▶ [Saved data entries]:
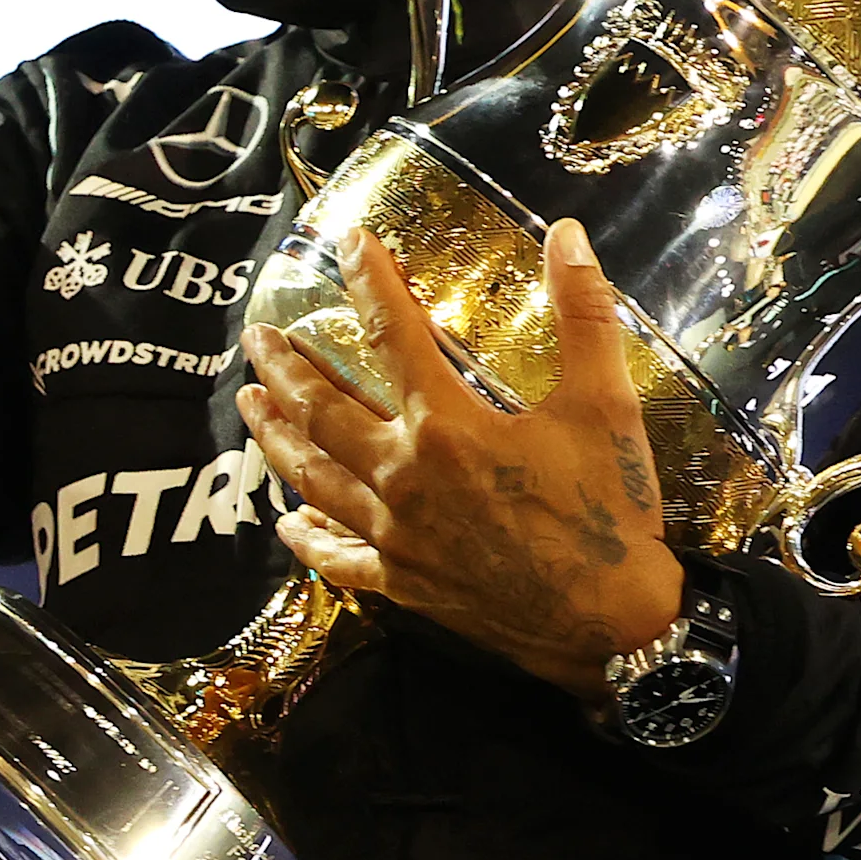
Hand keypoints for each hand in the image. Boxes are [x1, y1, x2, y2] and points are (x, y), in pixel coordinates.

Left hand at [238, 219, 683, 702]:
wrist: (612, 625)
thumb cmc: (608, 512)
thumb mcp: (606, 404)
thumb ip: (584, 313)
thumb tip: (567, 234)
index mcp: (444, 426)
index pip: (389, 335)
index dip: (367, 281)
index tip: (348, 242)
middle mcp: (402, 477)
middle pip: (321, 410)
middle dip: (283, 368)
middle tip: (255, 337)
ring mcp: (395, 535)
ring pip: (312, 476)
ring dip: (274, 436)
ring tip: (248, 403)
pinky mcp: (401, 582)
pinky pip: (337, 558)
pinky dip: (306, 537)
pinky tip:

▶ [Task details]: Repeat each entry precisely as it appears. Leave the pictures out.

▶ [Answer]:
Hand keypoints for each hand in the image. Boxes are [x1, y1, x2, y2] and points are (x, y), in pixel coordinates.

Left hand at [238, 219, 683, 702]:
wrist: (612, 625)
thumb cmc: (608, 512)
thumb mcp: (606, 404)
thumb ip: (584, 313)
thumb tip: (567, 234)
index mcp: (444, 426)
index pip: (389, 335)
index dip: (367, 281)
index tip: (348, 242)
middle mcp: (402, 477)
middle pip: (321, 410)
middle dip: (283, 368)
middle tip: (255, 337)
ring mcp: (395, 535)
ring pip: (312, 476)
ring dip: (274, 436)
ring tip: (248, 403)
pinky mcp: (401, 582)
pinky pip: (337, 558)
pinky dip: (306, 537)
pinky tip:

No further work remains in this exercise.